## [Exercise data]
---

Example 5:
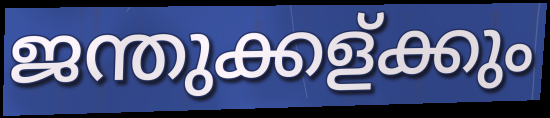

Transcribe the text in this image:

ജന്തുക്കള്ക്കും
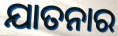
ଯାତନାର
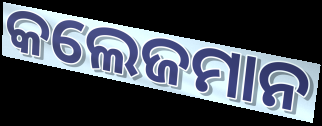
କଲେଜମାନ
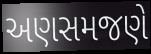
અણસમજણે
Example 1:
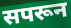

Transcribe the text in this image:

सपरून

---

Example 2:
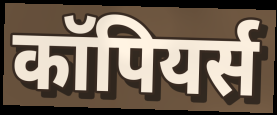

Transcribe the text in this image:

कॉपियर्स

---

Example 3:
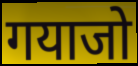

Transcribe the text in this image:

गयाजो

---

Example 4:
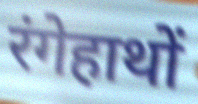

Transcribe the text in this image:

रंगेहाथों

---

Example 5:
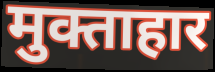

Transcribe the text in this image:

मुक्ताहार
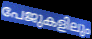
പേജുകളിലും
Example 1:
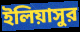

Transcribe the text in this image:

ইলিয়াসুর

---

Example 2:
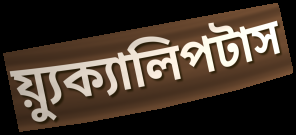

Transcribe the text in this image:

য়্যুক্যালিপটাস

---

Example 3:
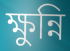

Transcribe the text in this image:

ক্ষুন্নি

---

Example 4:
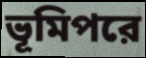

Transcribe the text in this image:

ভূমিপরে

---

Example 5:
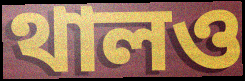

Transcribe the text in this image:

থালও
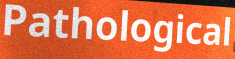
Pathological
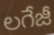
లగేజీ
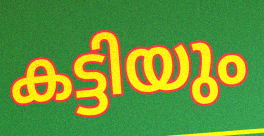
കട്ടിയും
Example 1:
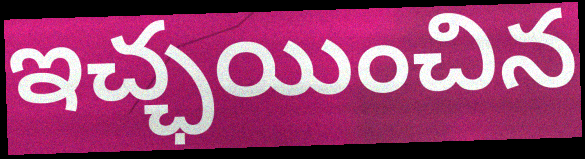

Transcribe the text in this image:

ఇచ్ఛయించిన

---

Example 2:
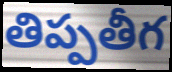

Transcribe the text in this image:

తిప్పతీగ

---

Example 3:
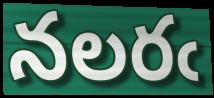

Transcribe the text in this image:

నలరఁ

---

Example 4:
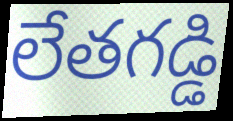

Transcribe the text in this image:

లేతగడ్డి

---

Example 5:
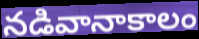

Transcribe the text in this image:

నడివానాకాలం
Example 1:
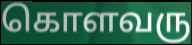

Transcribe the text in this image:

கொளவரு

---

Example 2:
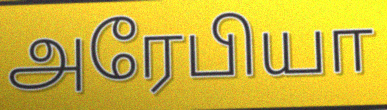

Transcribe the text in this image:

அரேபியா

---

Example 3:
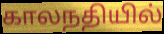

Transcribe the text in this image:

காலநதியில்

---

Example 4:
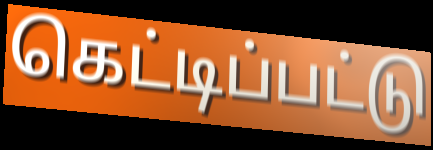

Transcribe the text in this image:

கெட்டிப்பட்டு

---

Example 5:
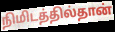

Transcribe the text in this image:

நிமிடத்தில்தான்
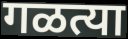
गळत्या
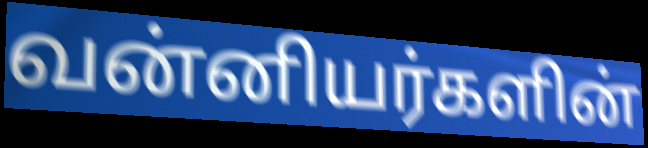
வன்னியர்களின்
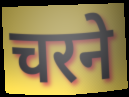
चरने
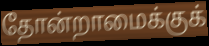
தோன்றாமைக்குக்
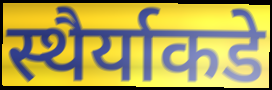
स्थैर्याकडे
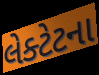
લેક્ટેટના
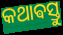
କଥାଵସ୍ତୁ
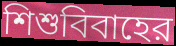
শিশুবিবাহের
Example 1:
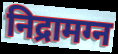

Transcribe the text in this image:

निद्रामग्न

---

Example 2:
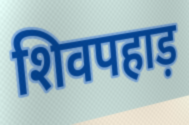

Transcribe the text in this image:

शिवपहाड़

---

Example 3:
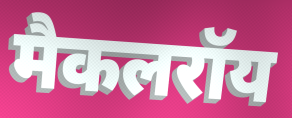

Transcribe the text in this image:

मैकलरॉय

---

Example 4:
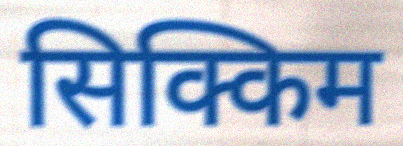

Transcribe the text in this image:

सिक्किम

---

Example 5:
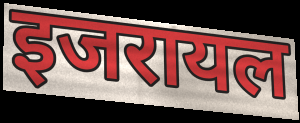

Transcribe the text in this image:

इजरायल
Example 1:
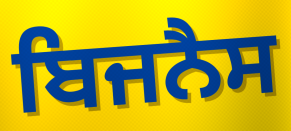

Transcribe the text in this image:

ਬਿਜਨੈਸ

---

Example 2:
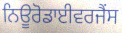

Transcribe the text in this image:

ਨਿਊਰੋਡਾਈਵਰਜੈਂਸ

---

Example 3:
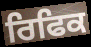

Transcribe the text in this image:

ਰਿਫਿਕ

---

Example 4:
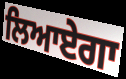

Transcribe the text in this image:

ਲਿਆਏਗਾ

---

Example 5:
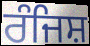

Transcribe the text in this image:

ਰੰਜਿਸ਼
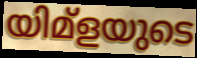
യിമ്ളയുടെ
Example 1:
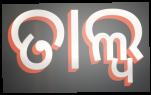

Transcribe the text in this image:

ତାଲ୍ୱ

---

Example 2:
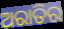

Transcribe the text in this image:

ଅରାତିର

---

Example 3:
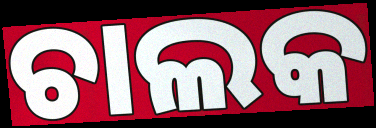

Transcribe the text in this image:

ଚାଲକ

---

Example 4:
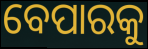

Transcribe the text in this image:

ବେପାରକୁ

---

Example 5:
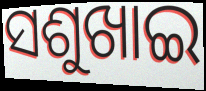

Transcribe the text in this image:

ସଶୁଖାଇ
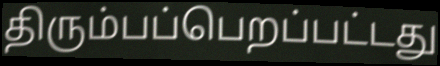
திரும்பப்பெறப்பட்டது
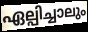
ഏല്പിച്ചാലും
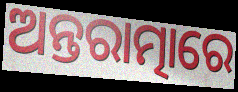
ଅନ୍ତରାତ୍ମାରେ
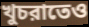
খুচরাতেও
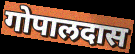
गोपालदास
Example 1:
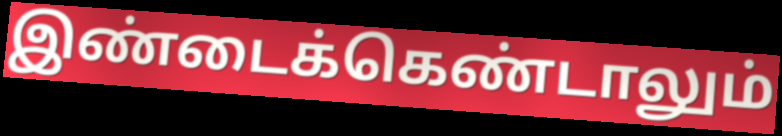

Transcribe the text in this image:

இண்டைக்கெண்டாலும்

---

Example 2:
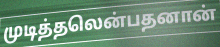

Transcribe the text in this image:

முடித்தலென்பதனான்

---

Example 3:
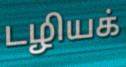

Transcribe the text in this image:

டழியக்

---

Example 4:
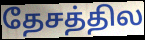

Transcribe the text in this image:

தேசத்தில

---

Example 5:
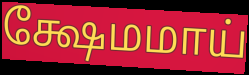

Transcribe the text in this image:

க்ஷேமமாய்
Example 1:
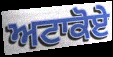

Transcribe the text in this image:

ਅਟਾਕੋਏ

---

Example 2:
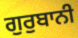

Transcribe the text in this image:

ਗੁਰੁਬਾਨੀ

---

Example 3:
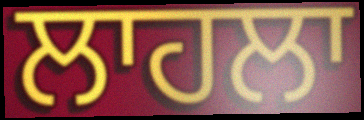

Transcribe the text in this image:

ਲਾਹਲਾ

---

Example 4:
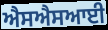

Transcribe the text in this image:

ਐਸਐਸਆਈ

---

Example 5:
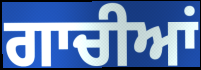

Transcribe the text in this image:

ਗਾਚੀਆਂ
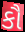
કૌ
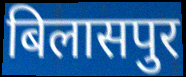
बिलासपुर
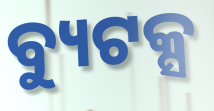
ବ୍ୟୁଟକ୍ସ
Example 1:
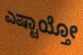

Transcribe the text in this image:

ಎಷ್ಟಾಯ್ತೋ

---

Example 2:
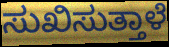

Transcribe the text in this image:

## [Try it]
The response should contain every record above exactly as written, and none of the pictures.

## [Result]
---

Example 5:

Transcribe the text in this image:

ജന്തുക്കള്ക്കും
ଯାତନାର
କଲେଜମାନ
અણસમજણે
Example 1:

Transcribe the text in this image:

सपरून

---

Example 2:

Transcribe the text in this image:

कॉपियर्स

---

Example 3:

Transcribe the text in this image:

गयाजो

---

Example 4:

Transcribe the text in this image:

रंगेहाथों

---

Example 5:

Transcribe the text in this image:

मुक्ताहार
പേജുകളിലും
Example 1:

Transcribe the text in this image:

ইলিয়াসুর

---

Example 2:

Transcribe the text in this image:

য়্যুক্যালিপটাস

---

Example 3:

Transcribe the text in this image:

ক্ষুন্নি

---

Example 4:

Transcribe the text in this image:

ভূমিপরে

---

Example 5:

Transcribe the text in this image:

থালও
Pathological
లగేజీ
കട്ടിയും
Example 1:

Transcribe the text in this image:

ఇచ్ఛయించిన

---

Example 2:

Transcribe the text in this image:

తిప్పతీగ

---

Example 3:

Transcribe the text in this image:

నలరఁ

---

Example 4:

Transcribe the text in this image:

లేతగడ్డి

---

Example 5:

Transcribe the text in this image:

నడివానాకాలం
Example 1:

Transcribe the text in this image:

கொளவரு

---

Example 2:

Transcribe the text in this image:

அரேபியா

---

Example 3:

Transcribe the text in this image:

காலநதியில்

---

Example 4:

Transcribe the text in this image:

கெட்டிப்பட்டு

---

Example 5:

Transcribe the text in this image:

நிமிடத்தில்தான்
गळत्या
வன்னியர்களின்
चरने
தோன்றாமைக்குக்
स्थैर्याकडे
લેક્ટેટના
କଥାଵସ୍ତୁ
শিশুবিবাহের
Example 1:

Transcribe the text in this image:

निद्रामग्न

---

Example 2:

Transcribe the text in this image:

शिवपहाड़

---

Example 3:

Transcribe the text in this image:

मैकलरॉय

---

Example 4:

Transcribe the text in this image:

सिक्किम

---

Example 5:

Transcribe the text in this image:

इजरायल
Example 1:

Transcribe the text in this image:

ਬਿਜਨੈਸ

---

Example 2:

Transcribe the text in this image:

ਨਿਊਰੋਡਾਈਵਰਜੈਂਸ

---

Example 3:

Transcribe the text in this image:

ਰਿਫਿਕ

---

Example 4:

Transcribe the text in this image:

ਲਿਆਏਗਾ

---

Example 5:

Transcribe the text in this image:

ਰੰਜਿਸ਼
യിമ്ളയുടെ
Example 1:

Transcribe the text in this image:

ତାଲ୍ୱ

---

Example 2:

Transcribe the text in this image:

ଅରାତିର

---

Example 3:

Transcribe the text in this image:

ଚାଲକ

---

Example 4:

Transcribe the text in this image:

ବେପାରକୁ

---

Example 5:

Transcribe the text in this image:

ସଶୁଖାଇ
திரும்பப்பெறப்பட்டது
ഏല്പിച്ചാലും
ଅନ୍ତରାତ୍ମାରେ
খুচরাতেও
गोपालदास
Example 1:

Transcribe the text in this image:

இண்டைக்கெண்டாலும்

---

Example 2:

Transcribe the text in this image:

முடித்தலென்பதனான்

---

Example 3:

Transcribe the text in this image:

டழியக்

---

Example 4:

Transcribe the text in this image:

தேசத்தில

---

Example 5:

Transcribe the text in this image:

க்ஷேமமாய்
Example 1:

Transcribe the text in this image:

ਅਟਾਕੋਏ

---

Example 2:

Transcribe the text in this image:

ਗੁਰੁਬਾਨੀ

---

Example 3:

Transcribe the text in this image:

ਲਾਹਲਾ

---

Example 4:

Transcribe the text in this image:

ਐਸਐਸਆਈ

---

Example 5:

Transcribe the text in this image:

ਗਾਚੀਆਂ
કૌ
बिलासपुर
ବ୍ୟୁଟକ୍ସ
Example 1:

Transcribe the text in this image:

ಎಷ್ಟಾಯ್ತೋ

---

Example 2:

Transcribe the text in this image:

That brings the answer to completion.